Project Overview

For this lightfield camera project, our goal is to produce cool effects like depth refocusing and aperture adjustment using collections of large image sets taken over a plane that is orthogonally aligned to the optical axis.

Depth refocusing is the effect of focuses on various parts of the image at different depths. The basic idea is that closer objects have much more drastic position changes than objects farther away and thus averaging the images together with different amounts of shifts will cause for different parts of the image to be focused.

Aperature adjustment comes from the idea that averaging different amounts of images will emulate different aperature values. Less images will make the image appear to have a smaller aperature while larger sets of images will result in an increased aperature size for the final image. This conceptually makes sense because with a larger set of images, we are adding more images and expanding the amount of light that appear in the final image.

To see more detailed descriptions on the approach and final results, read the below sections.

Depth Refocusing

Approach

For this part, we first process the images from the datasets in Stanford's collection of lightfield camera images. Each dataset has 289 images that were taken on a 17 x 17 grid with a certain (u, v) value for every image corresponding to the ray position. We also have the (x, y) coordinate location that the image was taken in relative to our 17 x 17 grid.

Then, to create the depth refocusing effect we need to shift images by different amounts so that different parts of the image are in focus. By shifting all the images by some amount and then averaging them together, this allows us to create an image that is an anverage of the light from all the rays captured by the sub-aperature images.

Steps

To create the depth refocusing effect, we follow the following steps:

1) Shift all the given (u, v) coordinates to share the same center of (0, 0) by subtracting the mean (u, v) coordinate value from all (u, v)s of all images.

2) Shift all images by some constant K * (u, v) so that new_x = x + c * u and new_y = y + c * v. I used np.roll() to perform the shift. This constant C usually is around the range [-0.4, 0.4] and different C values result in different areas being in focus.

3) Average all the shifted images together to create the final result.

Results

Here are some gifs of results as well as some images to demonstrate how changing C will change the depth of the refocused area.

Chess (K = [-0.2, 0.3]) Legos (K = [-0.4, 0.4]) Legos Truck (K = [-0.4, 0.4])
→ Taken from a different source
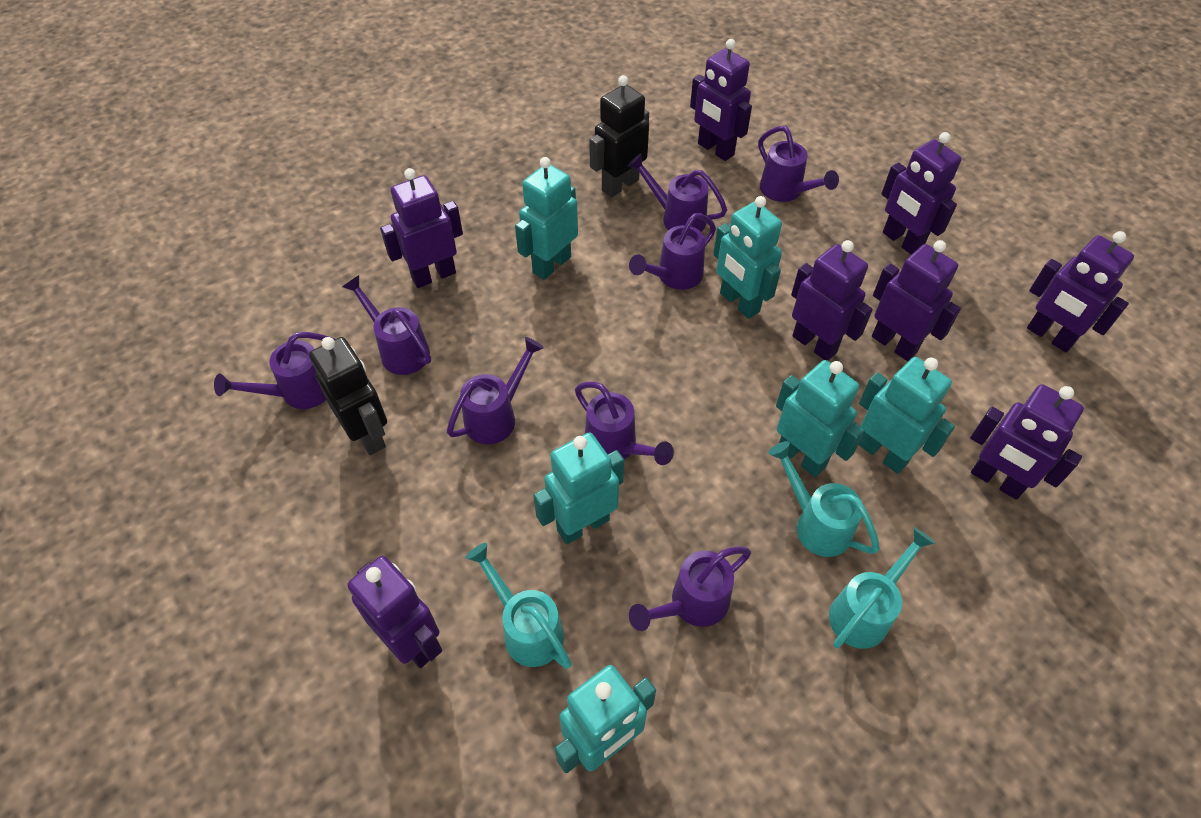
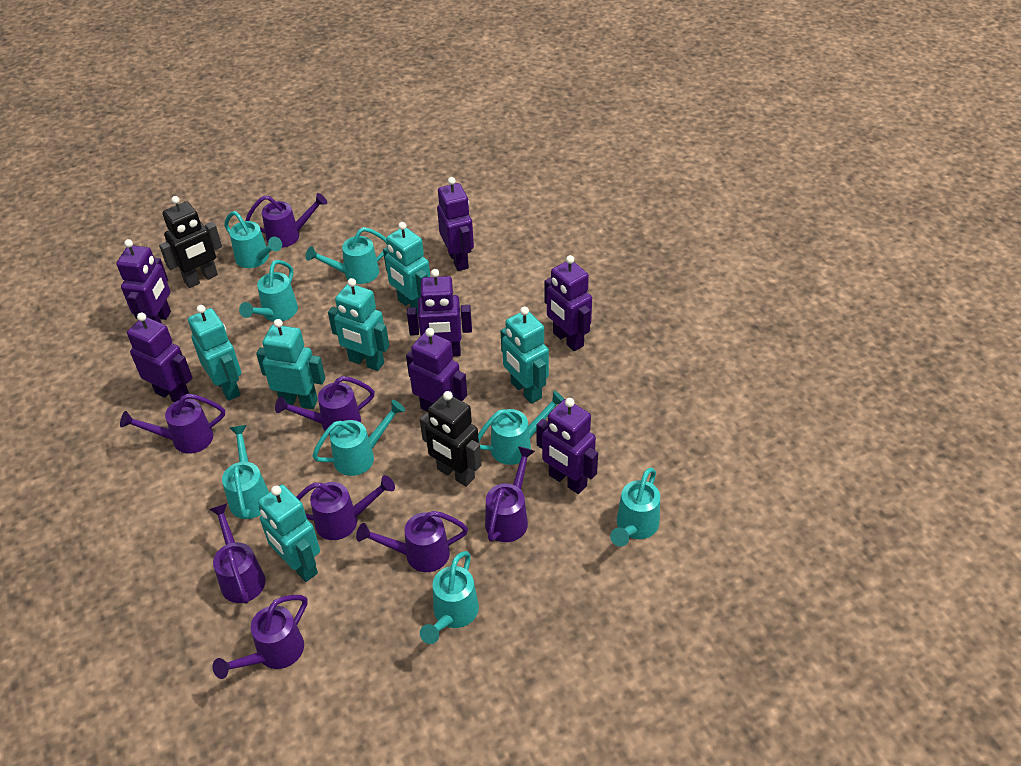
purple robot: 8 -> 7
turquoise watering can: 3 -> 8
Looking at how different constant values impact the depth of the focused area, we see that as C goes from negative to positive, the area of focus shifts from the further away parts of the image to the objects that are closer to the camera.

Chess

K = -0.1 K = 0 K = 0.2

Lego

K = -0.2 K = 0 K = 0.2

Lego Truck

K = -0.1 K = 0 K = 0.2

Aperture Adjustment

Approach

Given a fixed constant K, we can simulate an adjustment in aperature by adding or removing sub-aperature images from the final averaged outcome. Conceptually, this makes sense because adding more sub-aperature images would be adding more light that passes through a specified aperature into the final average.

Here, we decided to have the smallest aperature image to be the image taken at the (x, y) value of (8, 8), which is the center image in the 17x17 grid.

Steps, given a fixed K value (here we used 0.15 because that resulted in ~middle area of the image being focused):

1) Begin at N = 0 and call our depthrefocus() method on just the cneter image at (8,8).

2) Increment N by 1, which means that we will be taking all images from [8 - N, 8 - N] in the image grid to [8 + N, 8 + N] in the image grid. This is a total of 9 images when N = 1. Treat all these images as the image set and call depthrefocus() on this image set.

3) Repeat step 2) until we have all the images in the 17 x 17 image grid in the image set to be passed into depthrefocus().

Results

Below are results from aperture adjustment. K = 0.15 for all, and the smallest aperture image is the center image (8,8).

Chess Legos Legos Truck

Here's what the smallest aperture and largest aperture look like for these three sets of images.

Smallest aperture Largest aperture

Summary

Overall, we learned that it is possible to create complex effects from simple techniques like shifting and averaging images. We also learned that sub aperture images are created by reorganizing the rays of light so that every image contains the light corresponding to a small aperature range, and that selecting different sets of these can allow us to mimic different aperatures even after the photographs have been taken.